- **REQUIREMENTS**: List the lines below as a numbered list with blank lines omitted, beginning with the line containing "family: Juncaceae" and ending with the line containing "genus: Tephrosia".
── DATA SHOWN ──
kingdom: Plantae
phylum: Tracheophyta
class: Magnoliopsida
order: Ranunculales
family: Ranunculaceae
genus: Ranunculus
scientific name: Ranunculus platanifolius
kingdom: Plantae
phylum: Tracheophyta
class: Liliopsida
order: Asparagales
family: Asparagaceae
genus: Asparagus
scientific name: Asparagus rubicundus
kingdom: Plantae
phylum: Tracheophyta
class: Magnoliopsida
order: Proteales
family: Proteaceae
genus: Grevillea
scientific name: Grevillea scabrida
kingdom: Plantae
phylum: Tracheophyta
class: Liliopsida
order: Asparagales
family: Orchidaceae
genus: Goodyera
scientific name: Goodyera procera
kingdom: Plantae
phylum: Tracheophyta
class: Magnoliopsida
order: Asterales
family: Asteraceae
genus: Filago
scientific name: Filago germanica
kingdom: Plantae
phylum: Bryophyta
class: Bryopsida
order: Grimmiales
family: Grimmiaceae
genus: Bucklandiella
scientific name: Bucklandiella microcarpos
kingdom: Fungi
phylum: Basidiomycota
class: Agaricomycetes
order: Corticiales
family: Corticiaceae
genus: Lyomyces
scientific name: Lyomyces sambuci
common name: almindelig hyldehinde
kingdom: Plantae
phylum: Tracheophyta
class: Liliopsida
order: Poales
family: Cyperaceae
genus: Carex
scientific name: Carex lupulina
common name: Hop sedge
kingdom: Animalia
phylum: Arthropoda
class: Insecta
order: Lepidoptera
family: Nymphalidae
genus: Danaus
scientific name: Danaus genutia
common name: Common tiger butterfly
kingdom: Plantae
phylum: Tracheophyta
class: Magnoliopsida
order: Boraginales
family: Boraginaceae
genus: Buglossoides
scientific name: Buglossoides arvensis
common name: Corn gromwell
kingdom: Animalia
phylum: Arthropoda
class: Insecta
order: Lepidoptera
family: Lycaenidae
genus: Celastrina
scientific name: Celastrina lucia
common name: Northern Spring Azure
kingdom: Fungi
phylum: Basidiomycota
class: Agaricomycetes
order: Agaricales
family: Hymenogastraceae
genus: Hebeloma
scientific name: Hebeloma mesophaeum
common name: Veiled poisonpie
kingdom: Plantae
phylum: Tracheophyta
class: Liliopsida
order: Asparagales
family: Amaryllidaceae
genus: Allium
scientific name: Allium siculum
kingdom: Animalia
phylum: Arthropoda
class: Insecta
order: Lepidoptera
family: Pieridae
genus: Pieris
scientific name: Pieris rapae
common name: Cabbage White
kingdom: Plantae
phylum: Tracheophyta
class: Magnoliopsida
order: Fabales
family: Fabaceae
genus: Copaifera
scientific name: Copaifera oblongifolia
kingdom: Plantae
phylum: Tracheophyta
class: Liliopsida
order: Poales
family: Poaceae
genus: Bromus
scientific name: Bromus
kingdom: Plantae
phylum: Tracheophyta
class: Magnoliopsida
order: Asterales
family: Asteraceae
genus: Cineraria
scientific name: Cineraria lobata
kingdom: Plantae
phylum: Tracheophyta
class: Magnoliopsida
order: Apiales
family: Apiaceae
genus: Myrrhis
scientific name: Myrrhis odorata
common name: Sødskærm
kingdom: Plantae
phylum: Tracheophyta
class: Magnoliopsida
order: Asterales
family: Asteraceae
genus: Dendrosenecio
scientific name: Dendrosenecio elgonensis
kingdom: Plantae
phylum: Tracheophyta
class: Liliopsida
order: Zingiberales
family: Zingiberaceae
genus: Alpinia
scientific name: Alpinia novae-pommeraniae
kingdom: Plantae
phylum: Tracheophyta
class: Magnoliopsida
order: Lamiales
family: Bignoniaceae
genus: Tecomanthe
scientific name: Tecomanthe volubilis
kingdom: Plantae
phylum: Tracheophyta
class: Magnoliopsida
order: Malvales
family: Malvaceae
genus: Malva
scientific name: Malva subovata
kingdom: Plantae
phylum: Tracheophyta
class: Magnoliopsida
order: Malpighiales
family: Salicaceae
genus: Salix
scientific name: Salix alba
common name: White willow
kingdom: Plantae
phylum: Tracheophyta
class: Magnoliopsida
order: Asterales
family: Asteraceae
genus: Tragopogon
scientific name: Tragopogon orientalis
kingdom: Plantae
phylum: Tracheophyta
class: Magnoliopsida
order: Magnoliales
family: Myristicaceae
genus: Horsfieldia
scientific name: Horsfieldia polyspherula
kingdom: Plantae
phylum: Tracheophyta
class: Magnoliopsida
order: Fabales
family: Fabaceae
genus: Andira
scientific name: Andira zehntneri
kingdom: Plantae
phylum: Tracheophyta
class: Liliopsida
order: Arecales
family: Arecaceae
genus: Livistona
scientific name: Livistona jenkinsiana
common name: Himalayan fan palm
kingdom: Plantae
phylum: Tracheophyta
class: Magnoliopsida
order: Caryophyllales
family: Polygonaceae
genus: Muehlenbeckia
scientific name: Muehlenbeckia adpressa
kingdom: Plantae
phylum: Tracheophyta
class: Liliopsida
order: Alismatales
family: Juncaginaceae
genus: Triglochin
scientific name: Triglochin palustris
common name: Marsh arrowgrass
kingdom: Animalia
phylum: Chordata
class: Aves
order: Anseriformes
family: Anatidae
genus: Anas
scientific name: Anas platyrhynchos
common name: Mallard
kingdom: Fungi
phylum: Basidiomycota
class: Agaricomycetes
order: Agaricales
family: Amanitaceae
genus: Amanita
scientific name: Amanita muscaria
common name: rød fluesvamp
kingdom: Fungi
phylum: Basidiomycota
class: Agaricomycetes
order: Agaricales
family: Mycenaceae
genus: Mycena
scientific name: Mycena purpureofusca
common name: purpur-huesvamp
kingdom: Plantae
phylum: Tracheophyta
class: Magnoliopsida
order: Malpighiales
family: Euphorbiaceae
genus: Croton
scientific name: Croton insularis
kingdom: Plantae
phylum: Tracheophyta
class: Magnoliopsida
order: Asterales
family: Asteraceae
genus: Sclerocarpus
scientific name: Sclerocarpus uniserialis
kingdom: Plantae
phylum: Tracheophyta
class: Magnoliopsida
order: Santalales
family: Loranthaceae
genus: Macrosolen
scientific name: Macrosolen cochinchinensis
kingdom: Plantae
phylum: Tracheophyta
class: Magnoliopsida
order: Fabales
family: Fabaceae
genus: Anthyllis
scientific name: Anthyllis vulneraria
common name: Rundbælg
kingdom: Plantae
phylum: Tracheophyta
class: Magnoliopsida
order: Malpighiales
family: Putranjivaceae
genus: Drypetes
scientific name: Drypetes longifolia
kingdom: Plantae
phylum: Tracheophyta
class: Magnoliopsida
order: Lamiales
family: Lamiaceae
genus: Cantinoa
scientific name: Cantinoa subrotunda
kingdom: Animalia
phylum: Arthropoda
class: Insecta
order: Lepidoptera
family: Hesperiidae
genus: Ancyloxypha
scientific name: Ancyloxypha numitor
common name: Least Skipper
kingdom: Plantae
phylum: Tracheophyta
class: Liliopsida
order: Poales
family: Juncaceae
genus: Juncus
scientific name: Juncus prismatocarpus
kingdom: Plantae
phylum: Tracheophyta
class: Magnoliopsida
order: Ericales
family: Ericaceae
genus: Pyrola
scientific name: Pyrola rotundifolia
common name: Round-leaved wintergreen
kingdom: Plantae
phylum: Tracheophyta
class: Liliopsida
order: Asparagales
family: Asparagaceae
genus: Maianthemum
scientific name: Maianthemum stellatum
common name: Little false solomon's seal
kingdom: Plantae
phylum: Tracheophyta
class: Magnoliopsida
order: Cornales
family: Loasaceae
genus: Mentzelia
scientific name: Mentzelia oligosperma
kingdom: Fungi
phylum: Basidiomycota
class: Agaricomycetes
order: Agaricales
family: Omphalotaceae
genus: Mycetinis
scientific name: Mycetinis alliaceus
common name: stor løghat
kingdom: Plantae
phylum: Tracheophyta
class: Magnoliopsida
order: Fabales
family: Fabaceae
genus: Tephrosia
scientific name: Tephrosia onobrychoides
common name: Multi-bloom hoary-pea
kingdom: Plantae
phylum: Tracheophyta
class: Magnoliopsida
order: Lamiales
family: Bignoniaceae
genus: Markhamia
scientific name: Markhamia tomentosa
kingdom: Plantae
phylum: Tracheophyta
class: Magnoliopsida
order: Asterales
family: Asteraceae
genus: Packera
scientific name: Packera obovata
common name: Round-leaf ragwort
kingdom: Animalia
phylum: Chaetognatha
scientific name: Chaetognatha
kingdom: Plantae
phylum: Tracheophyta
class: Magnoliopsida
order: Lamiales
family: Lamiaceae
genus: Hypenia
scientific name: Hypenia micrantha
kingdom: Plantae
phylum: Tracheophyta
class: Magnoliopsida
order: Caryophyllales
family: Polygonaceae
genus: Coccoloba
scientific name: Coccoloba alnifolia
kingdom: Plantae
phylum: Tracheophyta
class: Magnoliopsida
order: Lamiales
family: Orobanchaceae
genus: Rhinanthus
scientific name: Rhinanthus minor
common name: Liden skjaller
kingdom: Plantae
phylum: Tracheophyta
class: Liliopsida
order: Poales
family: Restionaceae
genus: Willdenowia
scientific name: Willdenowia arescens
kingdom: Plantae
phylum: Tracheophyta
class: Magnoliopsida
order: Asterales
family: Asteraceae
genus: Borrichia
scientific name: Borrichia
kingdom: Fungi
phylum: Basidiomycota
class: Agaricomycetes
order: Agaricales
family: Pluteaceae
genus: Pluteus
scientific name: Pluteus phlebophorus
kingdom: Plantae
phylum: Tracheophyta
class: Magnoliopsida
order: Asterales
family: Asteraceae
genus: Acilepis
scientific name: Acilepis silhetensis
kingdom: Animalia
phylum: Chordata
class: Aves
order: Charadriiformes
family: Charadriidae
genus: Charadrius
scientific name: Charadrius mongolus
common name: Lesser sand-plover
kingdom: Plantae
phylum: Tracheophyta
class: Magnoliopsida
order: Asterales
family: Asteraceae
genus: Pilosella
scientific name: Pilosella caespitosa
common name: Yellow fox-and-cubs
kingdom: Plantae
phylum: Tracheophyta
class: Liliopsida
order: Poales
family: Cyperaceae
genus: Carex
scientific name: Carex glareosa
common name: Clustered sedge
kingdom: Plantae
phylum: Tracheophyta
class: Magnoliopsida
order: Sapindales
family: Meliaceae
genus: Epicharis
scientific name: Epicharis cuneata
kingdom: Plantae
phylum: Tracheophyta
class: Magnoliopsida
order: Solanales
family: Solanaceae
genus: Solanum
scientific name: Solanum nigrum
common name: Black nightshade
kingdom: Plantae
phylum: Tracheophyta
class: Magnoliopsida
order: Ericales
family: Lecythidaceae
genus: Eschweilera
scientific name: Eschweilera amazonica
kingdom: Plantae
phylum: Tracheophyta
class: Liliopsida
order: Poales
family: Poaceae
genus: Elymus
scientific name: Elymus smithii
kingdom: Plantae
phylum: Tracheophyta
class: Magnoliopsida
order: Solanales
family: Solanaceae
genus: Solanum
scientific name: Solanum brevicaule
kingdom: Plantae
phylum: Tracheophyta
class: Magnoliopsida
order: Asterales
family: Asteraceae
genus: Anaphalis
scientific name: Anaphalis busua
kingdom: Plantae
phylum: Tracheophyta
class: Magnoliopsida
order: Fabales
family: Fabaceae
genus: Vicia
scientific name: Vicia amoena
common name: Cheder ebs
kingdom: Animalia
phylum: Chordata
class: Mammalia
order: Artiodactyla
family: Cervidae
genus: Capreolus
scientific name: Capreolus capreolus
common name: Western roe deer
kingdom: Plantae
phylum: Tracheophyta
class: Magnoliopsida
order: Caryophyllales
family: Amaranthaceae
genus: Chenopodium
───
- **RESULT FOR THIS EXERCISE**:
1. family: Juncaceae
2. genus: Juncus
3. scientific name: Juncus prismatocarpus
4. kingdom: Plantae
5. phylum: Tracheophyta
6. class: Magnoliopsida
7. order: Ericales
8. family: Ericaceae
9. genus: Pyrola
10. scientific name: Pyrola rotundifolia
11. common name: Round-leaved wintergreen
12. kingdom: Plantae
13. phylum: Tracheophyta
14. class: Liliopsida
15. order: Asparagales
16. family: Asparagaceae
17. genus: Maianthemum
18. scientific name: Maianthemum stellatum
19. common name: Little false solomon's seal
20. kingdom: Plantae
21. phylum: Tracheophyta
22. class: Magnoliopsida
23. order: Cornales
24. family: Loasaceae
25. genus: Mentzelia
26. scientific name: Mentzelia oligosperma
27. kingdom: Fungi
28. phylum: Basidiomycota
29. class: Agaricomycetes
30. order: Agaricales
31. family: Omphalotaceae
32. genus: Mycetinis
33. scientific name: Mycetinis alliaceus
34. common name: stor løghat
35. kingdom: Plantae
36. phylum: Tracheophyta
37. class: Magnoliopsida
38. order: Fabales
39. family: Fabaceae
40. genus: Tephrosia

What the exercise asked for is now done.